** TEXT SHOWN follows **
The lab checkoff sheet for all students can be found right here.

Mid-Quarter Evaluation

Before starting lab this week, we ask that you take 10-15 minutes to individually fill out the CS110 mid-quarter evaluation. This evaluation is important in letting the Teaching Team know what they're doing well and what they can improve. The evaluation is anonymous, and we appreciate any feedback that you have.

To fill out the mid-quarter evaluation, please visit this link.

Get Started

Go ahead and clone the lab4 folder and run make; this folder contains a working implementation of problem 4. While you may not get to problem 4 during section, it's useful to play with if you have time.

git clone /usr/class/cs110/repos/lab4/shared lab4

Problem 1: assign3 Redux

est. 30min.
Here are a collection of short answer questions about subprocess, trace and farm. These questions are here to force you to think big picture and understand the systems concepts we feel are important.

• Your implementation of subprocess required two pipes — one to foster a parent-to-child communication channel, and a second to foster a child-to-parent communication channel. Clearly explain why a single pipe shouldn't be used to support both communication channels.
• You've seen dprintf in lecture and in the assign3 handout, and it might have contributed to your farm implementation. Explain why there’s a dprintf function, but there's no analogous dscanf function. Hint: think about why dprintf(fd, %s %d\n", str, i) would be easy to manage whereas dscanf(fd, "%s %d\n", str, &i) wouldn't be. Read the first few lines of the man pages for the traditional fprintf and fscanf functions to understand how they operate.
• Consider the implementation of spawnAllWorkers below. Even though it rarely causes problems, the line in bold italics technically contains a race condition. Briefly describe the race condition, and explain how to fix it.

struct worker {
  worker() {}
  worker(char *argv[]) : sp(subprocess(argv, true, false)), available(false) {} 
  subprocess_t sp;
  bool available;
};

static const size_t kNumCPUs = sysconf(_SC_NPROCESSORS_ONLN); 
static vector workers(kNumCPUs);
static size_t numWorkersAvailable;

static const char *kWorkerArguments[] = { 
  "./factor.py", "--self-halting", NULL
};

static void spawnAllWorkers() {
  cout << "There are this many CPUs: " << kNumCPUs << ", numbered 0 through "
** End of TEXT SHOWN **
### USING THE INFORMATION
(1) Answer these questions about the CS110 lab handout:
(a) How many minutes should students spend on the mid-quarter evaluation?
(b) What does the lab4 folder contain?
(c) What is the estimated time for Problem 1?
(2) Pick up the CS110 lab handout at the point where it stops and continue writing it.
** INPUT DATA follows **
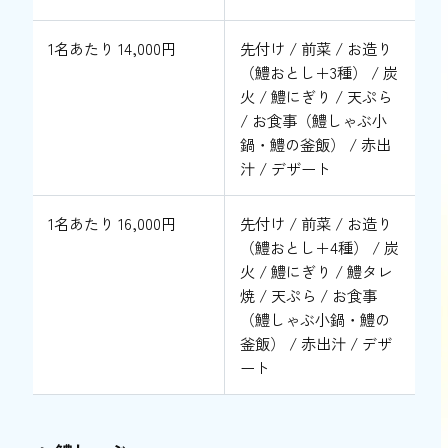
1名あたり 14,000円
先付け / 前菜 / お造り
（鱧おとし＋3種） / 炭
火 / 鱧にぎり / 天ぷら
/ お食事（鱧しゃぶ小
鍋・鱧の釜飯） / 赤出
汁 / デザート
1名あたり 16,000円
先付け / 前菜 / お造り
（鱧おとし＋4種） / 炭
火 / 鱧にぎり / 鱧タレ
焼 / 天ぷら / お食事
（鱧しゃぶ小鍋・鱧の
釜飯） / 赤出汁 / デザ
ート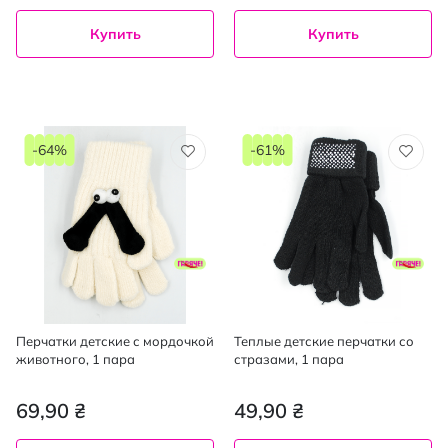
Купить
Купить
-64%
-61%
Перчатки детские с мордочкой
Теплые детские перчатки со
животного, 1 пара
стразами, 1 пара
69,90 ₴
49,90 ₴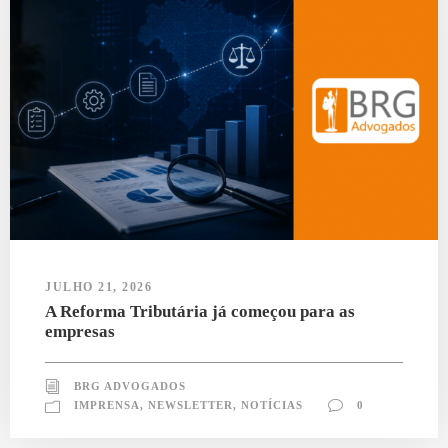
JULHO 21, 2026
A Reforma Tributária já começou para as
empresas
BRG ADVOGADOS
IMPRENSA
,
NEWSLETTER
,
NOTÍCIAS
0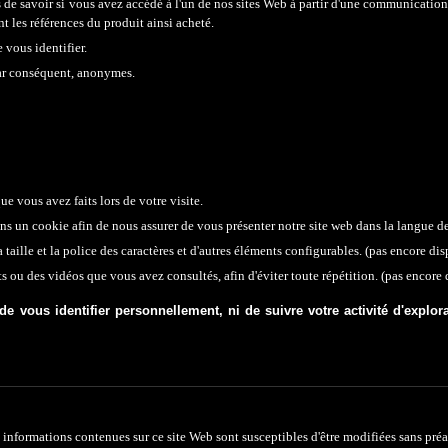
e savoir si vous avez accédé à l'un de nos sites Web à partir d'une communication e
nt les références du produit ainsi acheté.
 vous identifier.
 par conséquent, anonymes.
e vous avez faits lors de votre visite.
 un cookie afin de nous assurer de vous présenter notre site web dans la langue d
aille et la police des caractères et d'autres éléments configurables. (
pas encore
dis
s ou des vidéos que vous avez consultés, afin d'éviter toute répétition. (
pas encore
d
de vous identifier personnellement, ni de suivre votre activité d'explor
 informations contenues sur ce site
W
eb sont susceptibles d'être modifiées sans préa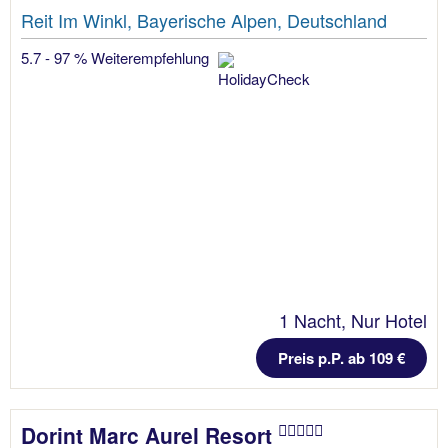
Reit Im Winkl, Bayerische Alpen, Deutschland
5.7 - 97 % Weiterempfehlung
1 Nacht, Nur Hotel
Preis p.P. ab 109 €
Dorint Marc Aurel Resort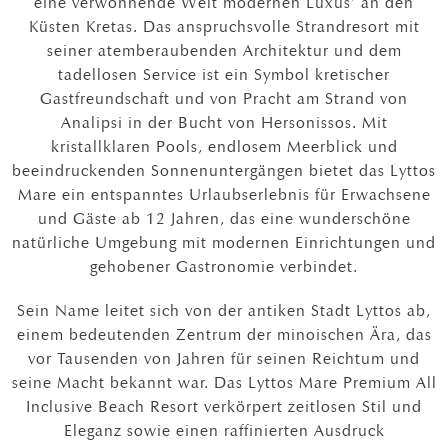
eine verwöhnende Welt modernen Luxus’ an den
Küsten Kretas. Das anspruchsvolle Strandresort mit
seiner atemberaubenden Architektur und dem
tadellosen Service ist ein Symbol kretischer
Gastfreundschaft und von Pracht am Strand von
Analipsi in der Bucht von Hersonissos. Mit
kristallklaren Pools, endlosem Meerblick und
beeindruckenden Sonnenuntergängen bietet das Lyttos
Mare ein entspanntes Urlaubserlebnis für Erwachsene
und Gäste ab 12 Jahren, das eine wunderschöne
natürliche Umgebung mit modernen Einrichtungen und
gehobener Gastronomie verbindet.
Sein Name leitet sich von der antiken Stadt Lyttos ab,
einem bedeutenden Zentrum der minoischen Ära, das
vor Tausenden von Jahren für seinen Reichtum und
seine Macht bekannt war. Das Lyttos Mare Premium All
Inclusive Beach Resort verkörpert zeitlosen Stil und
Eleganz sowie einen raffinierten Ausdruck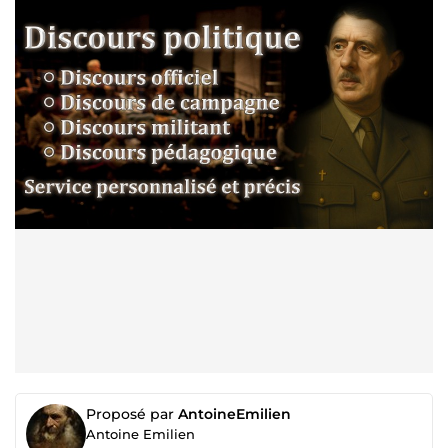
Proposé par
AntoineEmilien
Antoine Emilien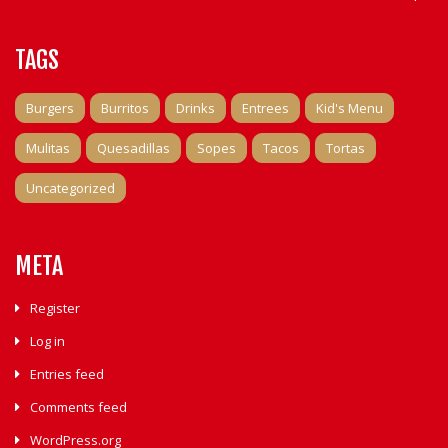
TAGS
Burgers
Burritos
Drinks
Entrees
Kid's Menu
Mulitas
Quesadillas
Sopes
Tacos
Tortas
Uncategorized
META
Register
Log in
Entries feed
Comments feed
WordPress.org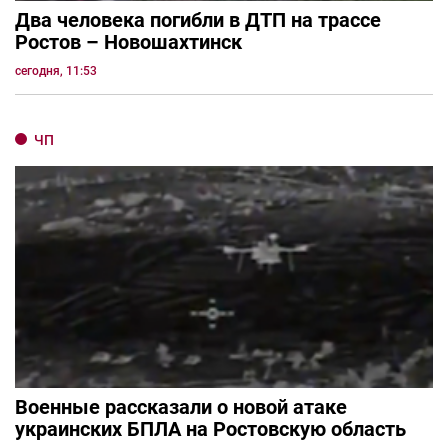
Два человека погибли в ДТП на трассе
Ростов – Новошахтинск
сегодня, 11:53
ЧП
Военные рассказали о новой атаке
украинских БПЛА на Ростовскую область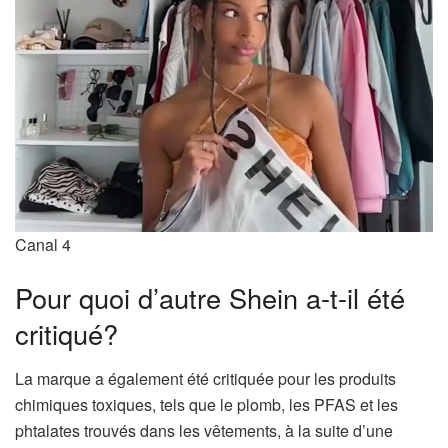
Canal 4
Pour quoi d’autre Shein a-t-il été
critiqué?
La marque a également été critiquée pour les produits
chimiques toxiques, tels que le plomb, les PFAS et les
phtalates trouvés dans les vêtements, à la suite d’une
** End of INPUT DATA **
### RESPONSES IN ORDER
(1)
(a) 10-15 minutes.
(b) A working implementation of problem 4.
(c) 30 minutes.

(2)
    << kNumCPUs - 1 << "." << endl;
  for (size_t i = 0; i < workers.size(); i++) {
    workers[i] = worker(const_cast(kWorkerArguments));
    assignToCPU(workers[i].sp.pid, i); // implementation omitted, irrelevant 
  }
}

int main(int argc, char *argv[]) {
    signal(SIGCHLD, markWorkersAsAvailable); // markWorkersAsAvailable is correct
    spawnAllWorkers();
    // other functions, assume all correct
    return 0;
}

• While implementing the farm program, you were expected to implement a getAvailableWorker function to effectively block until at least one worker was available. One possible solution could rely on a helper function called waitForAvailableWorker, which we present below.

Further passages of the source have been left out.